Easily capture the current global actor using async let?

I just ran into the following issue and was wondering if there was a nicer workaround that would automatically capture the current global actor when using async let.

Task { @MainActor in
  let a = await foo(mainThreadOnlyObject.property) // this is ok
}

Task { @MainActor in
  async let a = foo(mainThreadOnlyObject.property) // This is not safe. Not the main thread anymore.
}

Task { @MainActor in
  let property = mainThreadOnlyObject.property // if it's a value type
  async let a = foo(property) // ok again
}

In my case foo(...) was an objective c method with a completion handler. mainThreadOnlyObject was an objc realm object so I was able to use #3.

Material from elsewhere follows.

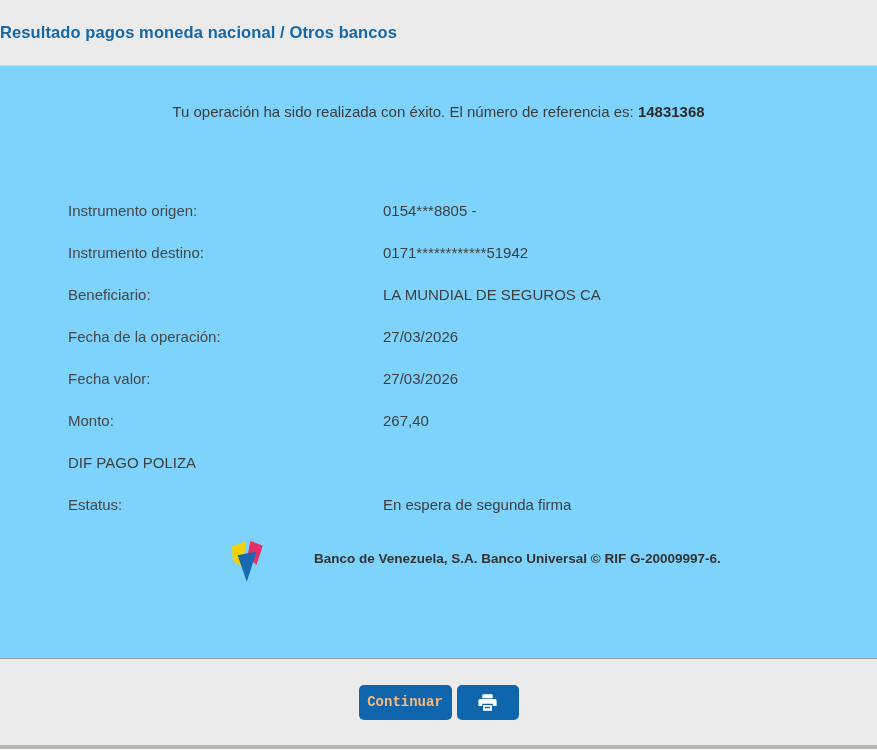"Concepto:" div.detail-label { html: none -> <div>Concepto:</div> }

I was surprised to run into this issue. It seems like sort of a footgun given I already specified the main actor at the parent context.

That's because async let runs as a concurrent child task, on the global concurrent executor like all child tasks.

It was a design decision that I disagreed with when this was all being pitched, because it made more sense to me that async let should run on the same executor as the declaration that spawned it.

Incidentally, I don't believe there's currently a mechanism to run a child task on anything other than the global concurrent executor, but that may change with future enhancements to executor customization. (Whether there'll be a way to apply this to async let isn't clear yet.)

The upside of a concurrent async let is that it runs concurrently, rather than merely asynchronously, so it's clearly a way to make progress on 2 or more paths of execution at the same time. If not concurrent, it would at best be interleaved on the main thread, which I guess was seen as negating the concept.

The downside, of course, is that when you're swimming around in @MainActor code, the likelihood is that you often want asynchronous-but-not-concurrent paths of execution. For now, using nested Task { … } is the best alternative, perhaps.